Monday, August 03, 2009
What's happening to houses?
Mish gives us a few interesting graphs on the US housing market and asks whether it's hit bottom yet. I did leave a comment but it disappeared, so here's the gist:It looks as if most of the air has come out of the balloon - in the US. Houses doubled in 5 years, and in some cities have now halved again.
As the tide recedes, it uncovers evidence that the market is segmented - look for example at New York compared to the others. The "best" areas are holding up better, and I'll bet the best houses within those areas ditto.
I think this segmentation will continue to be important, because of growing inequalities of wealth. This has been going on over there since 1980, but also historically (as Fischer in "The Great Wave" points out) the rich get comparatively richer in times of crisis.

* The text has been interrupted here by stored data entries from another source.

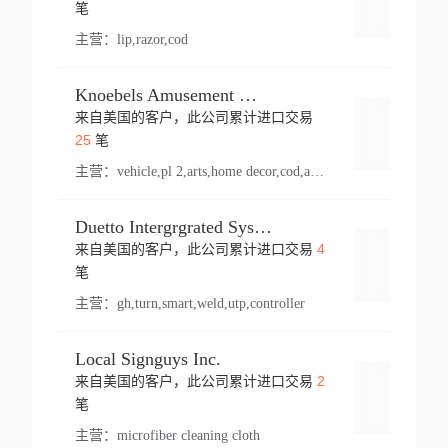
登录
笔
主营：
lip,razor,cod
Knoebels Amusement Resort
来自美国的客户，此公司累计进口交易
登录
25
笔
主营：
vehicle,pl 2,arts,home decor,cod,amusement ride,sea
Duetto Intergrgrated Systems Inc.
4
来自美国的客户，此公司累计进口交易
登录
笔
主营：
gh,turn,smart,weld,utp,controller
Local Signguys Inc.
2
来自美国的客户，此公司累计进口交易
登录
笔
主营：
microfiber cleaning cloth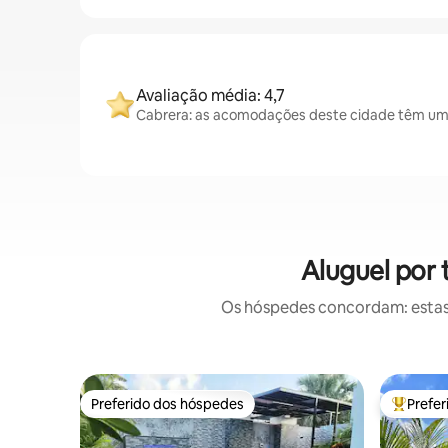
Avaliação média: 4,7
Cabrera: as acomodações deste cidade têm uma 
Aluguel por
Os hóspedes concordam: estas
Preferido dos hóspedes
Prefe
Preferido dos hóspedes
Entre os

I also think that the not-the-best-but-better-than-average housing sector will enjoy support for some time, because I suspect that there are not a few people downshifting from the most sought-after areas. These will be aware that they could have got more if they'd sold in 2007 (when I was mooting a caravan to my dearest), but have still done okay and so will not haggle too hard to get that nice little place in the country, especially since many sellers are hanging on stubbornly, waiting for an upturn.
Here in the UK, we have much less land available for residential development, and nothing like the oversupply of housing that exists in the US, so quite possibly our house price bottom will not be so deep. Of course, if our government hadn't encouraged the (legal and illegal) import of masses of poor people who also need a roof over their heads, the picture might have been somewhat different.
In both countries, we still face long-term economic decline; lower real wages as we continue to lose our manufacturing sector, higher energy and food prices and so on. So I expect house prices to continue their decline in real terms over the next generation.
On average, that is. I think we can take the Blair's real estate coup in Connaught Square as not untypical of what will happen in the best end of the market. Speaking of whom, I note that Tony's practising the "sneer of cold command" these days. Pitiable, really.